A personal representative (“PR”), sometimes referred to as an executor, is a person appointed by a testator to serve as a personal representative on the testator’s death.

An administrator is a person appointed by a court to serve as a personal representative for a person who died intestate, who made a will but failed to name an executor, or whose executor cannot serve.


personal rep

Duty To Carry Out The Purpose. If you are asked to serve as a PR, or if you are appointed by a will or trust, you always have the right to decline. However, once you accept the appointment, your job is to carry out the terms of the will or trust.

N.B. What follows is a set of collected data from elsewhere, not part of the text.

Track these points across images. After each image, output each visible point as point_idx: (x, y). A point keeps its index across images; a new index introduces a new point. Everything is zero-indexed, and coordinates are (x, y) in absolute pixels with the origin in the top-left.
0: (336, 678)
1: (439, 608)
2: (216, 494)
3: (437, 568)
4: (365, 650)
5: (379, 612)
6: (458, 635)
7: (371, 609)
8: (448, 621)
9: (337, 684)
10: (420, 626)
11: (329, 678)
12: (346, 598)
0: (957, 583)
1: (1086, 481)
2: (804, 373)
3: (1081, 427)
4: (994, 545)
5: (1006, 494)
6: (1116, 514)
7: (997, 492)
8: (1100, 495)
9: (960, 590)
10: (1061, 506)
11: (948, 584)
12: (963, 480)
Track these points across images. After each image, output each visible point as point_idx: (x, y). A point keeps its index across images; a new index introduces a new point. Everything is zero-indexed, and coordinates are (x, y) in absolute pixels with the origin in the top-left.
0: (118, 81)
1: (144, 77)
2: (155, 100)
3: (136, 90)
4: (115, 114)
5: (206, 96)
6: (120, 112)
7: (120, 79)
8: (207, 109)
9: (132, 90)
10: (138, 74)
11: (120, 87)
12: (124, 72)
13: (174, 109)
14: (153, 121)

Your duties and responsibilities as a PR are governed by the terms of the instrument under which you are acting, for example, the will or the trust.  If there is no governing document, such as a will or trust, or the controlling document is silent, Washington statutes and case law often provide guidance. The attorneys and paralegals at Puget Sound Probates are knowledgeable and experienced in this area and can provide you with advice and assistance.

As a PR, you must follow any specific instructions in the governing document.  Even with the best possible motives, you cannot substitute your judgment for those explicit directions. Sometimes the document or the law may give you wide discretion.  In that instance your duty is to exercise that discretion in a manner that will carry out the terms of the will or trust.


Duty To Be Prudent. Your acts as a fiduciary will normally be judged by comparison to what a “prudent person” would have done in the same circumstances.  This does not mean that you may take the same risks with the assets under your care that you may take with your own assets. You may sometimes be less than prudent in the management of your own affairs: you might allow a check payable to you to remain on your desk for several weeks, earning no interest, or you might allow your own deposit at a bank to exceed the FDIC insurance levels. However, if you accept appointment as a PR, you do not have the luxury of lapses like these.

If you do take an imprudent risk and the beneficiary is damaged as a result, you, as a PR, will be personally responsible for repaying any loss out of your own pocket. What is more, in extreme cases you could also be found to be criminally at fault.


Duty To Identify And Collect Property.  As a PR, you must actively take steps to determine the nature and extent of the assets under your control.  In some instances, this is easy.  In other instances, this duty is more time-consuming and even burdensome. You may need to search the house, search any safe deposit box, and review tax returns and records to identify all the assets belonging to the decedent.  Once you have identified the assets for which you are responsible, you must take whatever steps are necessary to place the assets under your exclusive legal control. If your rights to the property are disputed, you may need to bring a lawsuit to establish your right to control. As the assets are identified, you should list them and prepare an inventory.


Duty To Protect Property. Although you must identify and take possession of the assets involved, you MUST NOT combine (or “comingle”) the assets with your own personal assets. Commingling assets can quickly muddy the water as to which assets belong to whom and might enable your own personal creditors to have access to the decedents property. As a result, you should never, for any reason, deposit the decedents funds in your own bank account or take title to assets simply in your own name without any indication of the relationship. Likewise, if you are a trustee for several trusts or estates, you normally should not combine the assets of one with another.

There’s no need to engage a probate lawyer with non probate assets or misusing the PR title. What, then, should you do with the property you control as PR? Assets are to be earmarked as clearly as possible to indicate that you exercise legal control over them but that the property does not belong to you. For example: “Your Name, Executor of the Estate of John Q. Deceased.”